Items from a dataset
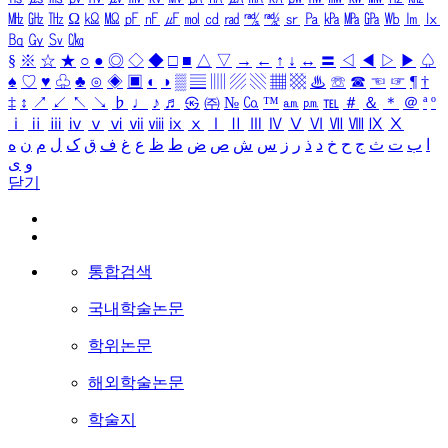
㎒
㎓
㎔
Ω
㏀
㏁
㎊
㎋
㎌
㏖
㏅
㎭
㎮
㎯
㏛
㎩
㎪
㎫
㎬
㏝
㏐
㏓
㏃
㏉
㏜
㏆
§
※
☆
★
○
●
◎
◇
◆
□
■
△
▽
→
←
↑
↓
↔
〓
◁
◀
▷
▶
♤
♠
♡
♥
♧
♣
⊙
◈
▣
◐
◑
▒
▤
▥
▨
▧
▦
▩
♨
☏
☎
☜
☞
¶
†
‡
↕
↗
↙
↖
↘
♭
♩
♪
♬
㉿
㈜
№
㏇
™
㏂
㏘
℡
＃
＆
＊
＠
ª
º
ⅰ
ⅱ
ⅲ
ⅳ
ⅴ
ⅵ
ⅶ
ⅷ
ⅸ
ⅹ
Ⅰ
Ⅱ
Ⅲ
Ⅳ
Ⅴ
Ⅵ
Ⅶ
Ⅷ
Ⅸ
Ⅹ
ا
ب
ت
ث
ج
ح
خ
د
ذ
ر
ز
س
ش
ص
ض
ط
ظ
ع
غ
ف
ق
ک
ل
م
ن
ه
و
ی
닫기
통합검색
국내학술논문
학위논문
해외학술논문
학술지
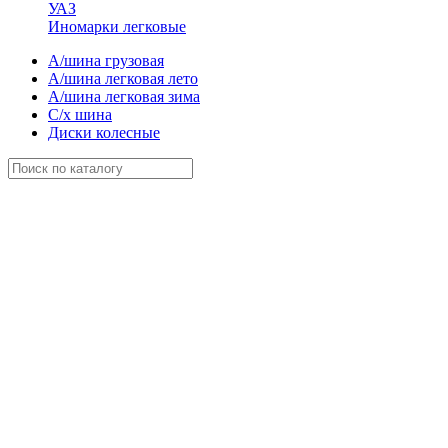
УАЗ
Иномарки легковые
А/шина грузовая
А/шина легковая лето
А/шина легковая зима
С/х шина
Диски колесные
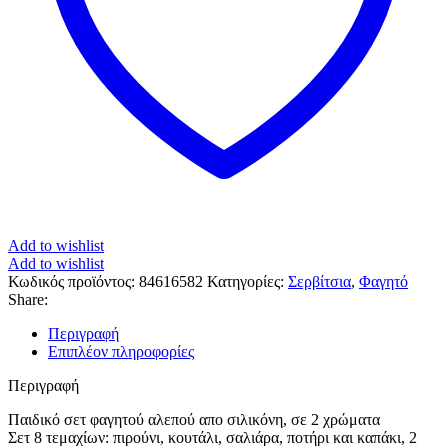
Add to wishlist
Add to wishlist
Κωδικός προϊόντος:
84616582
Κατηγορίες:
Σερβίτσια
,
Φαγητό
Share:
Περιγραφή
Επιπλέον πληροφορίες
Περιγραφή
Παιδικό σετ φαγητού αλεπού απο σιλικόνη, σε 2 χρώματα
Σετ 8 τεμαχίων: πιρούνι, κουτάλι, σαλιάρα, ποτήρι και καπάκι, 2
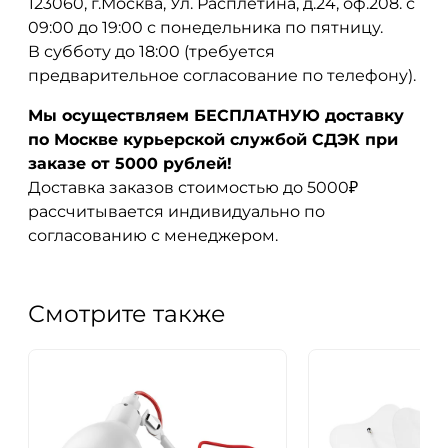
123060, г.Москва, Ул. Расплетина, д.24, оф.208. с
09:00 до 19:00 с понедельника по пятницу.
В субботу до 18:00 (требуется
предварительное согласование по телефону).
Мы осуществляем БЕСПЛАТНУЮ доставку
по Москве курьерской службой СДЭК при
заказе от 5000 рублей!
Доставка заказов стоимостью до 5000₽
рассчитывается индивидуально по
согласованию с менеджером.
Смотрите также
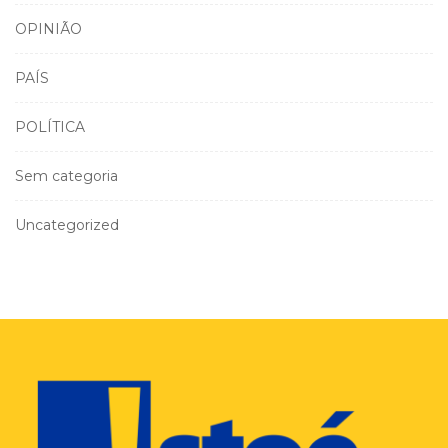
OPINIÃO
PAÍS
POLÍTICA
Sem categoria
Uncategorized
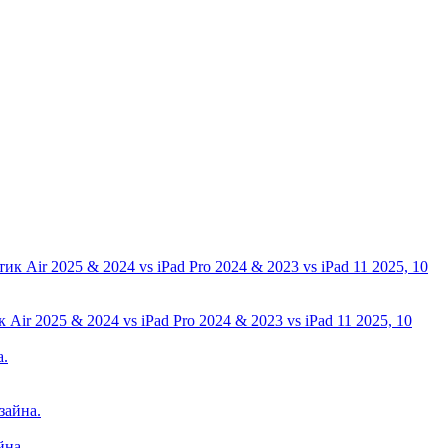
ir 2025 & 2024 vs iPad Pro 2024 & 2023 vs iPad 11 2025, 10
йна.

-- Problem statement --
Leave nothing out but the pictures when transcribing the records.

-- Final answer --
㎒
㎓
㎔
Ω
㏀
㏁
㎊
㎋
㎌
㏖
㏅
㎭
㎮
㎯
㏛
㎩
㎪
㎫
㎬
㏝
㏐
㏓
㏃
㏉
㏜
㏆
§
※
☆
★
○
●
◎
◇
◆
□
■
△
▽
→
←
↑
↓
↔
〓
◁
◀
▷
▶
♤
♠
♡
♥
♧
♣
⊙
◈
▣
◐
◑
▒
▤
▥
▨
▧
▦
▩
♨
☏
☎
☜
☞
¶
†
‡
↕
↗
↙
↖
↘
♭
♩
♪
♬
㉿
㈜
№
㏇
™
㏂
㏘
℡
＃
＆
＊
＠
ª
º
ⅰ
ⅱ
ⅲ
ⅳ
ⅴ
ⅵ
ⅶ
ⅷ
ⅸ
ⅹ
Ⅰ
Ⅱ
Ⅲ
Ⅳ
Ⅴ
Ⅵ
Ⅶ
Ⅷ
Ⅸ
Ⅹ
ا
ب
ت
ث
ج
ح
خ
د
ذ
ر
ز
س
ش
ص
ض
ط
ظ
ع
غ
ف
ق
ک
ل
م
ن
ه
و
ی
닫기
통합검색
국내학술논문
학위논문
해외학술논문
학술지
УАЗ
Иномарки легковые
А/шина грузовая
А/шина легковая лето
А/шина легковая зима
С/х шина
Диски колесные
Add to wishlist
Add to wishlist
Κωδικός προϊόντος:
84616582
Κατηγορίες:
Σερβίτσια
,
Φαγητό
Share:
Περιγραφή
Επιπλέον πληροφορίες
Περιγραφή
Παιδικό σετ φαγητού αλεπού απο σιλικόνη, σε 2 χρώματα
Σετ 8 τεμαχίων: πιρούνι, κουτάλι, σαλιάρα, ποτήρι και καπάκι, 2
123060, г.Москва, Ул. Расплетина, д.24, оф.208. с
09:00 до 19:00 с понедельника по пятницу.
В субботу до 18:00 (требуется
предварительное согласование по телефону).
Мы осуществляем БЕСПЛАТНУЮ доставку
по Москве курьерской службой СДЭК при
заказе от 5000 рублей!
Доставка заказов стоимостью до 5000₽
рассчитывается индивидуально по
согласованию с менеджером.
Смотрите также
OPINIÃO
PAÍS
POLÍTICA
Sem categoria
Uncategorized
ir 2025 & 2024 vs iPad Pro 2024 & 2023 vs iPad 11 2025, 10
йна.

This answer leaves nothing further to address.